For sometime now Bunny Warren had been following the British policy, implemented by means of gold sovereigns, of encouraging the owners of boats to deny their use to the Germans, and there were not a few surviving Italian soldiers who had found themselves bound at night for Siracusa, Bianco, or Valletta, in vessels which seemed to be made of matchsticks but in which their owners expressed the most incorrigible and optimistic faith. From trough to crest they bounced their nomadic way past E-boats and searchlights, battleships and mines, their sailors singing lustily and their passengers wide-eyed, frozen, and tormented by nausea, eventually to arrive upon dry land and discover that its stillness made them sick.

Therefore it was all in a day's work for Warren to arrange the captain's departure. He called at Pelagia's house at three in the morning, tapping softly on the window outside her own room, and when she had disentangled herself from Corelli's embrace, she opened the shutters and saw the man whose help she had both sought and dreaded. 'What ho,' he said, as he came in through the door, adding, 'Kalimera, Kyria Pelagia.'

Very formally he shook her hand and made a comment about the weather.

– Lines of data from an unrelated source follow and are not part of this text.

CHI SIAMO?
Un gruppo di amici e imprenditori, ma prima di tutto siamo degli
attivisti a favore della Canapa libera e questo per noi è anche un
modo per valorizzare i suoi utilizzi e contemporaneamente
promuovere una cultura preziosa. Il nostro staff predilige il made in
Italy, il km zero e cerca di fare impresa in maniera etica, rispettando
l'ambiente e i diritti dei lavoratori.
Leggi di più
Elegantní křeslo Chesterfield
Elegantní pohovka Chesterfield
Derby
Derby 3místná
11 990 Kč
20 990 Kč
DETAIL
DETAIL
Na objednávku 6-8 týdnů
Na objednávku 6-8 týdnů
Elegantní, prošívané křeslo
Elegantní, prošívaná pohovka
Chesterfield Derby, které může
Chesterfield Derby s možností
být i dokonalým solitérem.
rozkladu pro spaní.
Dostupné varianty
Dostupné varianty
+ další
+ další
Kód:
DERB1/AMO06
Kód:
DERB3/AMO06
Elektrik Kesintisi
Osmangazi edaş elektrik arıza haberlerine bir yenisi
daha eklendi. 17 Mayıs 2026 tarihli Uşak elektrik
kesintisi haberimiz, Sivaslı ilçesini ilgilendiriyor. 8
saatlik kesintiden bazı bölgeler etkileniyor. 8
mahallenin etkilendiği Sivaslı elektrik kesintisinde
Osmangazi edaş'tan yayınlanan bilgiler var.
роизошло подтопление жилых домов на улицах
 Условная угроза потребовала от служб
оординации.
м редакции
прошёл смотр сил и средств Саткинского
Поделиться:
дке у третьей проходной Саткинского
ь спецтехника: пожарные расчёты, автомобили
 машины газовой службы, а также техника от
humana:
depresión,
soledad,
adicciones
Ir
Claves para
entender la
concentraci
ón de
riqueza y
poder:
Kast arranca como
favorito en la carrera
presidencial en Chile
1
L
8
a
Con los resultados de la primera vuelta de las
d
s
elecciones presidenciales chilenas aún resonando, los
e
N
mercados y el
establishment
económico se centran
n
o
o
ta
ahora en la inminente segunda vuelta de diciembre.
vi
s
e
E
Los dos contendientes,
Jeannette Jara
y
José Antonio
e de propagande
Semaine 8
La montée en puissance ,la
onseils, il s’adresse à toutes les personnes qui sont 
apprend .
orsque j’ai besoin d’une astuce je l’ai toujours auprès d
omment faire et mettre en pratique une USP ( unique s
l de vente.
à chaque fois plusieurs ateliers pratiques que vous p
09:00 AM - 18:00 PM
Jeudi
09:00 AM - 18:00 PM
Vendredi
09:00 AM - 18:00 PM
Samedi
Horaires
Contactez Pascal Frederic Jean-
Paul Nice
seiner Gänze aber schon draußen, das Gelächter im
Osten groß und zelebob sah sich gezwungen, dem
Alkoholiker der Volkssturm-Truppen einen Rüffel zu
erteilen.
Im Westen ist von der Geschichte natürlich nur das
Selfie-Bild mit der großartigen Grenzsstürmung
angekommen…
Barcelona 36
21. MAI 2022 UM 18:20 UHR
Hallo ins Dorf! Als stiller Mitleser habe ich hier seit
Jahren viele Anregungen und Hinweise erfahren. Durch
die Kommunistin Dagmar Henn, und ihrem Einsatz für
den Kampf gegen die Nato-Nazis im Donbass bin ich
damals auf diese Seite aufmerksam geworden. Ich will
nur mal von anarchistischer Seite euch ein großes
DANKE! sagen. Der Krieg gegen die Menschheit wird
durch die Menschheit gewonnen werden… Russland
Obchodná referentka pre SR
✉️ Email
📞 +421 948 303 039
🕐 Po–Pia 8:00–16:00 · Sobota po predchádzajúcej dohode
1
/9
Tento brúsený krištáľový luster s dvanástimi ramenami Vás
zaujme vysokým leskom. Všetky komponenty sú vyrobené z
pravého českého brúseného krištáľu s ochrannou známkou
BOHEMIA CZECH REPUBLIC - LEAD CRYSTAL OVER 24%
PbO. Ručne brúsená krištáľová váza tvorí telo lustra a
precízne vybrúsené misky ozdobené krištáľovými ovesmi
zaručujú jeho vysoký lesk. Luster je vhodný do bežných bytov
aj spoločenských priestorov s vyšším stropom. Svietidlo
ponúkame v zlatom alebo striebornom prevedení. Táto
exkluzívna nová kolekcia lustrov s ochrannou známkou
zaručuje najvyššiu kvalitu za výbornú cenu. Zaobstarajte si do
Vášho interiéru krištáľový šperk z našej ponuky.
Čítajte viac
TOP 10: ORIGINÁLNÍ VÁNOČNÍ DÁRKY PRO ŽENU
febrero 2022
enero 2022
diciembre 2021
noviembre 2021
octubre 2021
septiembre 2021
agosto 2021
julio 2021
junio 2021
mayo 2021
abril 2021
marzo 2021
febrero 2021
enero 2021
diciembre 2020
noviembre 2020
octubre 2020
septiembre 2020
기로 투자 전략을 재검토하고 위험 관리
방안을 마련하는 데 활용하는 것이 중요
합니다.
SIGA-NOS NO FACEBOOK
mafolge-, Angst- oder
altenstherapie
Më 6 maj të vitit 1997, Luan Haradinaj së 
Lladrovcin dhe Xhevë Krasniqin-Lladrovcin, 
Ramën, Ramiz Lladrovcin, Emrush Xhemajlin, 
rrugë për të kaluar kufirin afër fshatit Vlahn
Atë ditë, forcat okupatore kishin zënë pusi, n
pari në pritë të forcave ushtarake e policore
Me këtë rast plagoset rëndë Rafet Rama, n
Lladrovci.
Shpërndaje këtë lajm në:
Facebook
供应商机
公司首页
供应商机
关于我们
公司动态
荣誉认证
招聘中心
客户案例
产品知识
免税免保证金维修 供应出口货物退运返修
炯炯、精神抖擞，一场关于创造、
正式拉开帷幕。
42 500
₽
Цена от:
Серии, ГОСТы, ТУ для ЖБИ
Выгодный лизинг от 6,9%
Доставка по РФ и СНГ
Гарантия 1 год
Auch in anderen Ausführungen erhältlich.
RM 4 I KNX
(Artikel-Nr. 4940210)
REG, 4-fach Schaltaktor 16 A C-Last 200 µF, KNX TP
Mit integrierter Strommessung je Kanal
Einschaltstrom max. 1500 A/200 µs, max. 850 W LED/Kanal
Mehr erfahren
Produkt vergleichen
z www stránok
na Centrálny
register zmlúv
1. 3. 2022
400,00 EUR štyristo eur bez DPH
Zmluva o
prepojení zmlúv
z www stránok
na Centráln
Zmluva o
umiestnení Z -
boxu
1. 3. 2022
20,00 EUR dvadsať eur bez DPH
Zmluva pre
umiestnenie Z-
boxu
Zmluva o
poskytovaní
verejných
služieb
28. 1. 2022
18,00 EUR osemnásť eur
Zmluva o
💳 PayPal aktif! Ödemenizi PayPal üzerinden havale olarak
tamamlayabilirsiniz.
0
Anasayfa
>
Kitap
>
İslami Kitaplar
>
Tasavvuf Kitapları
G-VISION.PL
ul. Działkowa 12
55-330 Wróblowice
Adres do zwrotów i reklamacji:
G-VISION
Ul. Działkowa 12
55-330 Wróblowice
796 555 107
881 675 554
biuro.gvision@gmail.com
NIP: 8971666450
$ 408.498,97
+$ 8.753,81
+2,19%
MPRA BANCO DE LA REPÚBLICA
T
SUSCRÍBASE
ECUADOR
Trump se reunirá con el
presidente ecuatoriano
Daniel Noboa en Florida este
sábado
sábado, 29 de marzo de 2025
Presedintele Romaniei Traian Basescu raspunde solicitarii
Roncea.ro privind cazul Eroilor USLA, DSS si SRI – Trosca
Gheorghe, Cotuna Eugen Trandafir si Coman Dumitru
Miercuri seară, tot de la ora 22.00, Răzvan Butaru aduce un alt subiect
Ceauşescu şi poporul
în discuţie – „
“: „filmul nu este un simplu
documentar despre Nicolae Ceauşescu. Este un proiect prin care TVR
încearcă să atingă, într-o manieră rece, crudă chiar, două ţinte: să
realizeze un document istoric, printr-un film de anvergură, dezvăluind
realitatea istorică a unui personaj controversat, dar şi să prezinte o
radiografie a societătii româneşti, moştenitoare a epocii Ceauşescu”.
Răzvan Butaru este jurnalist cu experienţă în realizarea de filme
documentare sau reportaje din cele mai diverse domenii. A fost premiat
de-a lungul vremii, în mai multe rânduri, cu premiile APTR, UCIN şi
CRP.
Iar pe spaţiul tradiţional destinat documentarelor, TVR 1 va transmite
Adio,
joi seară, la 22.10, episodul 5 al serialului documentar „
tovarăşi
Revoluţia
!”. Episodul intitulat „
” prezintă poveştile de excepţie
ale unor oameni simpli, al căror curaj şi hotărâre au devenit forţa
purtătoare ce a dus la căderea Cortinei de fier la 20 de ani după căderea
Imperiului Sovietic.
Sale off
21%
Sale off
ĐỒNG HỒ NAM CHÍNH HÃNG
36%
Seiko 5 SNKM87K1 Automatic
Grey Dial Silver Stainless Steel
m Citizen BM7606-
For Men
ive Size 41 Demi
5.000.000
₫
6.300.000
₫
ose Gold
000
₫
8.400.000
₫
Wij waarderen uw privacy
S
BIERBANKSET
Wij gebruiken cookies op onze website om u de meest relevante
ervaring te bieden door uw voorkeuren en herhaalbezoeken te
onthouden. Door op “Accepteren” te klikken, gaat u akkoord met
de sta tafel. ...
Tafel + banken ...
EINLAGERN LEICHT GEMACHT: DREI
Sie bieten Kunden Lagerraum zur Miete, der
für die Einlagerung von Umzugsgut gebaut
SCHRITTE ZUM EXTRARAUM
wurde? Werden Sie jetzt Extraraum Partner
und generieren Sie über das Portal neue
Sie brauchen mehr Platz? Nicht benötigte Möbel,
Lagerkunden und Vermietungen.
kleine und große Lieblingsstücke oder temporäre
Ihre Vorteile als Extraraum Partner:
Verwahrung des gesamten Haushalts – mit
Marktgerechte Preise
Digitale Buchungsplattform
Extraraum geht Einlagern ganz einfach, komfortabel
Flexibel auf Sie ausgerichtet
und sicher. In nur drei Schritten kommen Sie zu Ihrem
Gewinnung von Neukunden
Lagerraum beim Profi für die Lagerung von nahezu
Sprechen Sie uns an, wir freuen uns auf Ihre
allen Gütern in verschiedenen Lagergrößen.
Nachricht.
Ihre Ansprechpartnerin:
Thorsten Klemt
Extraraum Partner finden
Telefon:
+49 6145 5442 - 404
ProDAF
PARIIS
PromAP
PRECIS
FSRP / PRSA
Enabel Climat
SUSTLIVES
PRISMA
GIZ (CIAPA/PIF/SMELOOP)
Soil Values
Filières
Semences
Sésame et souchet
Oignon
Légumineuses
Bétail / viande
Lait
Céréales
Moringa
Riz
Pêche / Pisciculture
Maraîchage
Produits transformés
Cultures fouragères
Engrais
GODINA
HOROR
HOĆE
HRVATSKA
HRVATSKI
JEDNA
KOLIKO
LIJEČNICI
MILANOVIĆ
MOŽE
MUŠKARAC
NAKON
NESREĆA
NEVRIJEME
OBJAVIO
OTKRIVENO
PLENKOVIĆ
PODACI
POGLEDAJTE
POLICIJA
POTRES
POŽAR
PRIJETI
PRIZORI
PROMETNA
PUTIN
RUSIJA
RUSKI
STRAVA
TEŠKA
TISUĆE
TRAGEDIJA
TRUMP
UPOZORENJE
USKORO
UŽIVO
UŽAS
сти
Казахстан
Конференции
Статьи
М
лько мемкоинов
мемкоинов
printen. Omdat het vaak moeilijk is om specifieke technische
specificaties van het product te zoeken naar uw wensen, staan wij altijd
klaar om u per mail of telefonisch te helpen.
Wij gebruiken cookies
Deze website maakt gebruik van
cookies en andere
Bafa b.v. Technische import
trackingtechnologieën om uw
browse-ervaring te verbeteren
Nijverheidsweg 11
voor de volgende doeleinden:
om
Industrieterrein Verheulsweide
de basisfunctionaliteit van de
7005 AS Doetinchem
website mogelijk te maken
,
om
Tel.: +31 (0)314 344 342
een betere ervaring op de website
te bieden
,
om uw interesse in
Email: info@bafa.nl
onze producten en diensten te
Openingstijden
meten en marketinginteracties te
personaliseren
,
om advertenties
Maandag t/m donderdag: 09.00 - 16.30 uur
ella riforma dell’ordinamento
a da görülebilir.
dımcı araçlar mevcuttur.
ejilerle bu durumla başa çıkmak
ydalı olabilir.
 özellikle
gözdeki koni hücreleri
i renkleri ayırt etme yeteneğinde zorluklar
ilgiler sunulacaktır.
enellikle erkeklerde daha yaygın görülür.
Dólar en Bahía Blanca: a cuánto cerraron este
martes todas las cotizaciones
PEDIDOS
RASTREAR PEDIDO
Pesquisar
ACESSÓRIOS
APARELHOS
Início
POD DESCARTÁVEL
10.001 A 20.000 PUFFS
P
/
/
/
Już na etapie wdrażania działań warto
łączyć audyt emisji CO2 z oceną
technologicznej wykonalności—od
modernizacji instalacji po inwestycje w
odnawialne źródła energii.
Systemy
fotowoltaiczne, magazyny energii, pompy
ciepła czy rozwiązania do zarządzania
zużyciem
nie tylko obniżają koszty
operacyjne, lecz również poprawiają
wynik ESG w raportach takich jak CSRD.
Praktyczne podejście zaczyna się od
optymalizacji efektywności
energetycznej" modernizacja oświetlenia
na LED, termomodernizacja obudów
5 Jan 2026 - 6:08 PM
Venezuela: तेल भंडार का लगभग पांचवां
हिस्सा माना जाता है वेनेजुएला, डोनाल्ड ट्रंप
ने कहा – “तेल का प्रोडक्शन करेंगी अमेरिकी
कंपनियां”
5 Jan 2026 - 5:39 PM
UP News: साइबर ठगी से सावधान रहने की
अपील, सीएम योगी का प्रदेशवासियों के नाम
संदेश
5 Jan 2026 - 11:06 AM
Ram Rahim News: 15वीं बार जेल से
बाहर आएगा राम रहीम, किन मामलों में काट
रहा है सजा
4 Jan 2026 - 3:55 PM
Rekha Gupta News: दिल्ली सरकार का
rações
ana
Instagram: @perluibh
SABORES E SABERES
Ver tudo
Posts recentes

Bunny Warren's Greek was now colourful and colloquial, but he still spoke with a perfectly upper-class English accent, managing to turn the Greek for 'Let's go' into 'In taxi', which suited his English ears, made sense to him, and was also comprehensible to Greeks. Since his normal range of adjectives and adverbs was untranslatable, he still punctuated his speech with English words such as 'spiffing' and 'simply ripping' and 'absolutely ghastly', whose effect was disorientating and redundant rather than nonsensical.

'Who is this?' asked Corelli, who for a moment had been fearing a visit from the Germans.

'Bunnio',' said Pelagia, without answering his question, `this is an Italian soldier, and we have to get him out.'

Warren smiled and extended his hand. 'Ave,' he said, not having had as much opportunity to modernise his Italian as he had his Greek. Corelli felt that his hand had been almost crushed, and he was left with an exaggerated impression of the general strength of the British. He did not know that in England an attempt to break another's fingers signifies both virility and bonhomie. He was also stupefied by the man's lankiness and height, and disturbingly reminded of a German by the blue and very nordic eyes.

It turned out that a caique was leaving for Sicily the following night, weather permitting, and that it would be perfectly easy to put the captain on board, `Though we might have to kill one or two of those rotten bounders.'

It was simply a case of going to the bay at one o'clock in the morning with a shielded lamp, and flashing it out to sea in answer to the signals from the boat. Warren promised to be there, assuring them that everything would go swimmingly and end up top-hole and ticketyboo.